Copy out the lines of the records below, and only those lines, from the one with "vfov_deg: 106.2" through the one with "focal_mm: 6.76", exactly as they appear.

BEGIN EXTRACTED RECORDS

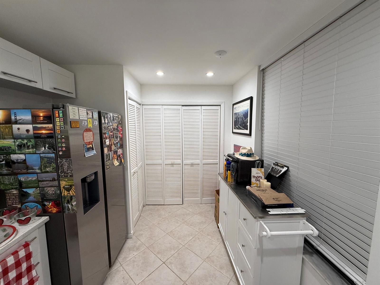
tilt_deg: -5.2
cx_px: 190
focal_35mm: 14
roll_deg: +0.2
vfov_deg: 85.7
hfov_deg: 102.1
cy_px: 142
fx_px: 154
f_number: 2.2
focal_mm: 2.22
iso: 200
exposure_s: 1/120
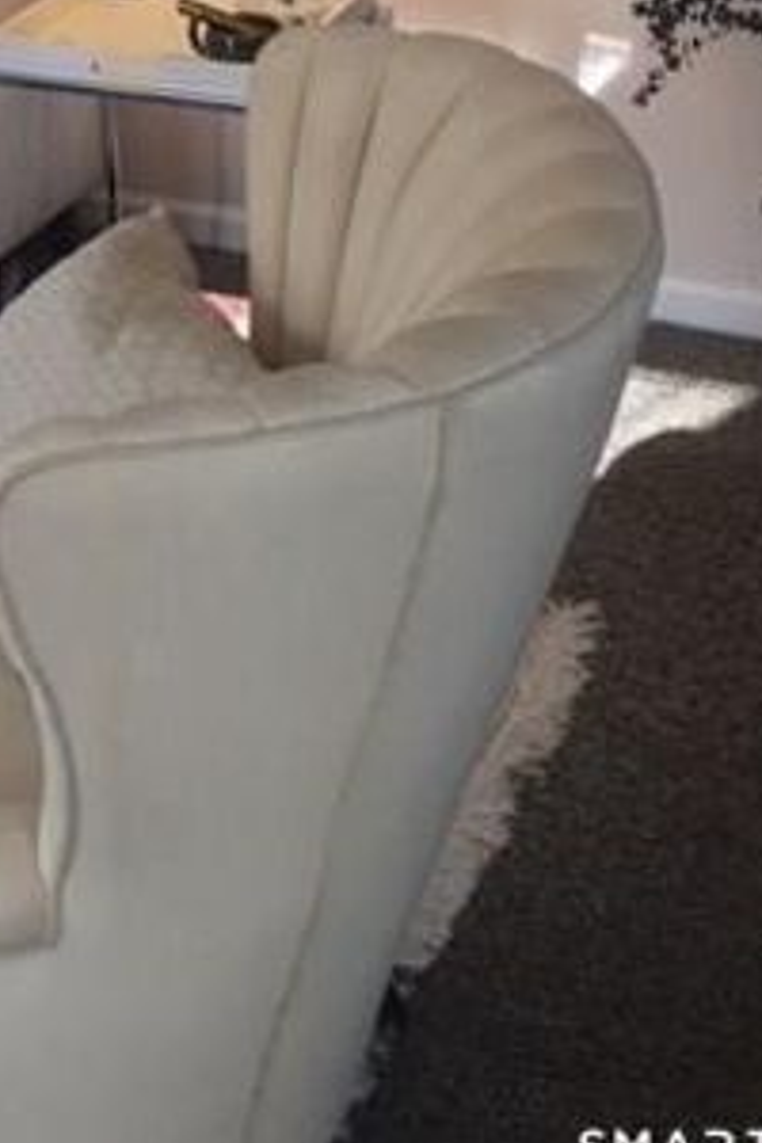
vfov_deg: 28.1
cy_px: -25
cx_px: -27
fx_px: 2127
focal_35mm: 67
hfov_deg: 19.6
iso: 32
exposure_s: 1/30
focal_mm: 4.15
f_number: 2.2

END EXTRACTED RECORDS
BEGIN EXTRACTED RECORDS

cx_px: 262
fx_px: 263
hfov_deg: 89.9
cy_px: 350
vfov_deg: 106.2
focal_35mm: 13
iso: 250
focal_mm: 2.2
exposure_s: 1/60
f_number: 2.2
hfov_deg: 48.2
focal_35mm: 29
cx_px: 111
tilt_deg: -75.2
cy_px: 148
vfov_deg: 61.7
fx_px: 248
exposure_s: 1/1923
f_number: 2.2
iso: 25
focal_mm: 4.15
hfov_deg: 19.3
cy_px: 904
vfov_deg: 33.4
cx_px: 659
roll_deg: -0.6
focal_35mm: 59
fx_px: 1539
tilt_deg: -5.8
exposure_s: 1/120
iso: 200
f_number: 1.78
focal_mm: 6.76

END EXTRACTED RECORDS

COMPLETED TASK:
vfov_deg: 106.2
focal_35mm: 13
iso: 250
focal_mm: 2.2
exposure_s: 1/60
f_number: 2.2
hfov_deg: 48.2
focal_35mm: 29
cx_px: 111
tilt_deg: -75.2
cy_px: 148
vfov_deg: 61.7
fx_px: 248
exposure_s: 1/1923
f_number: 2.2
iso: 25
focal_mm: 4.15
hfov_deg: 19.3
cy_px: 904
vfov_deg: 33.4
cx_px: 659
roll_deg: -0.6
focal_35mm: 59
fx_px: 1539
tilt_deg: -5.8
exposure_s: 1/120
iso: 200
f_number: 1.78
focal_mm: 6.76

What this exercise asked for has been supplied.